## How to complete this task:
Below is a listing with pictures in it. Copy it exactly without them.

## Data in this exercise:
*** Block opens ***

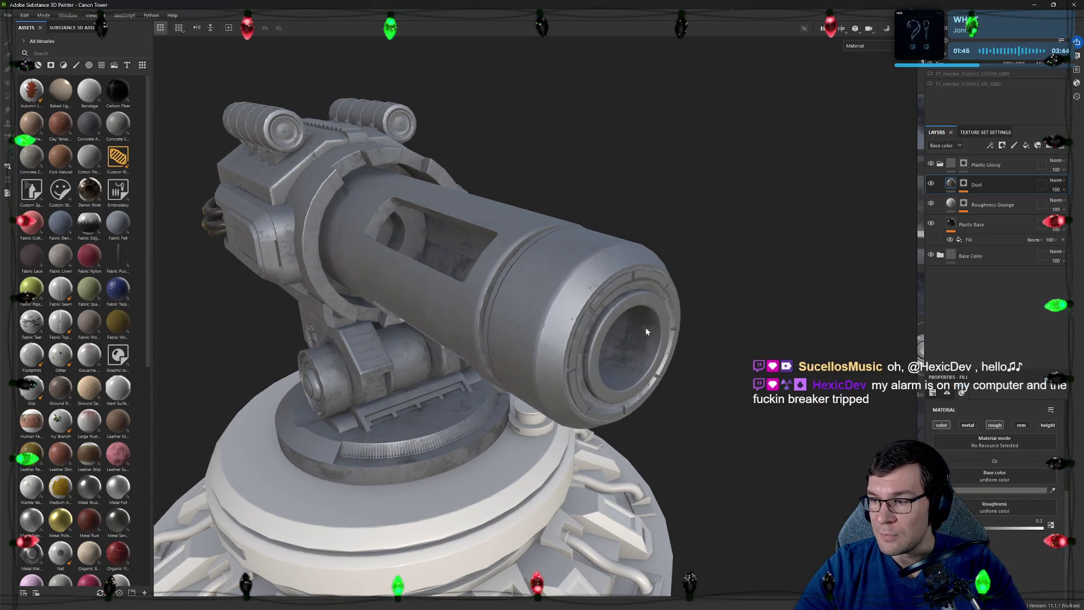
{"action": "mouse_move", "coordinate": [645, 331]}
{"action": "left_mouse_down", "text": "alt"}
{"action": "mouse_move", "coordinate": [730, 340]}
{"action": "mouse_move", "coordinate": [632, 341]}
{"action": "mouse_move", "coordinate": [733, 345]}
{"action": "mouse_move", "coordinate": [660, 342]}
{"action": "mouse_move", "coordinate": [725, 324]}
{"action": "mouse_move", "coordinate": [675, 315]}
{"action": "mouse_move", "coordinate": [805, 320]}
{"action": "mouse_move", "coordinate": [544, 298]}
{"action": "left_mouse_up", "text": "alt"}
{"action": "scroll", "coordinate": [660, 341], "scroll_direction": "up", "scroll_amount": 3}
{"action": "scroll", "coordinate": [660, 341], "scroll_direction": "down", "scroll_amount": 3}
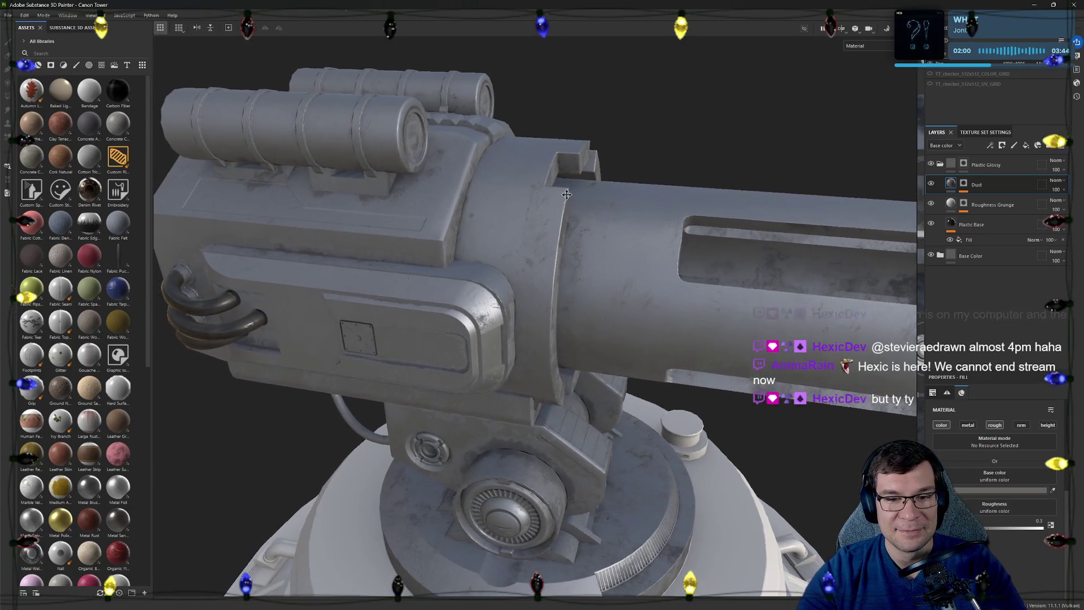
{"action": "scroll", "coordinate": [533, 187], "scroll_direction": "up", "scroll_amount": 3}
{"action": "left_click_drag", "start_coordinate": [533, 186], "coordinate": [637, 245], "text": "alt"}
{"action": "scroll", "coordinate": [712, 267], "scroll_direction": "down", "scroll_amount": 2}
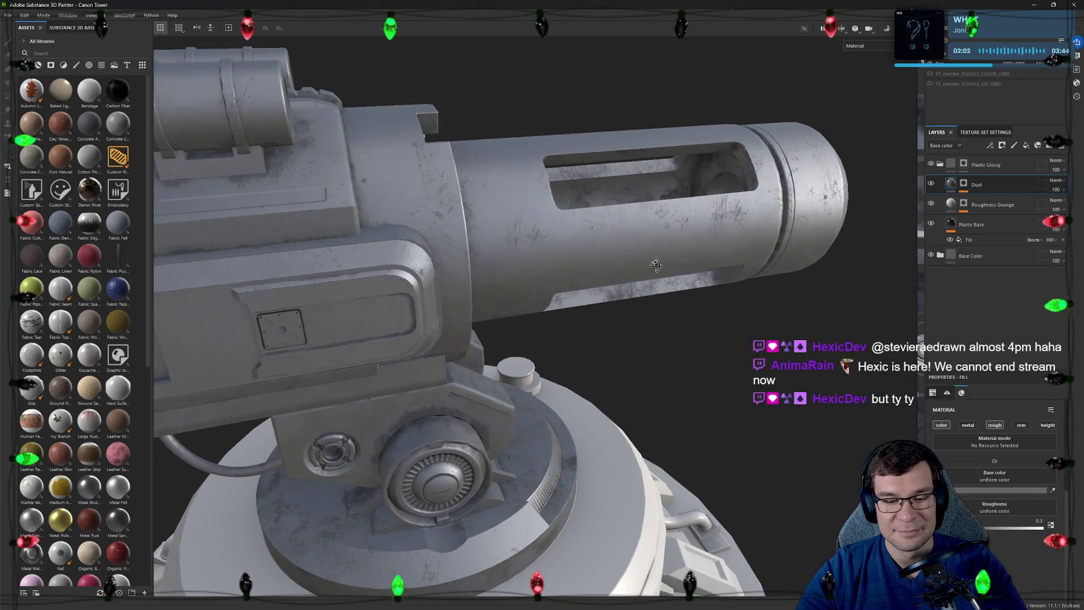
{"action": "scroll", "coordinate": [653, 264], "scroll_direction": "down", "scroll_amount": 2}
{"action": "scroll", "coordinate": [635, 280], "scroll_direction": "down", "scroll_amount": 2}
{"action": "scroll", "coordinate": [615, 295], "scroll_direction": "down", "scroll_amount": 1}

*** Block closes ***

## Solution for this task:
{"action": "mouse_move", "coordinate": [645, 331]}
{"action": "left_mouse_down", "text": "alt"}
{"action": "mouse_move", "coordinate": [730, 340]}
{"action": "mouse_move", "coordinate": [632, 341]}
{"action": "mouse_move", "coordinate": [733, 345]}
{"action": "mouse_move", "coordinate": [660, 342]}
{"action": "mouse_move", "coordinate": [725, 324]}
{"action": "mouse_move", "coordinate": [675, 315]}
{"action": "mouse_move", "coordinate": [805, 320]}
{"action": "mouse_move", "coordinate": [544, 298]}
{"action": "left_mouse_up", "text": "alt"}
{"action": "scroll", "coordinate": [660, 341], "scroll_direction": "up", "scroll_amount": 3}
{"action": "scroll", "coordinate": [660, 341], "scroll_direction": "down", "scroll_amount": 3}
{"action": "scroll", "coordinate": [533, 187], "scroll_direction": "up", "scroll_amount": 3}
{"action": "left_click_drag", "start_coordinate": [533, 186], "coordinate": [637, 245], "text": "alt"}
{"action": "scroll", "coordinate": [712, 267], "scroll_direction": "down", "scroll_amount": 2}
{"action": "scroll", "coordinate": [653, 264], "scroll_direction": "down", "scroll_amount": 2}
{"action": "scroll", "coordinate": [635, 280], "scroll_direction": "down", "scroll_amount": 2}
{"action": "scroll", "coordinate": [615, 295], "scroll_direction": "down", "scroll_amount": 1}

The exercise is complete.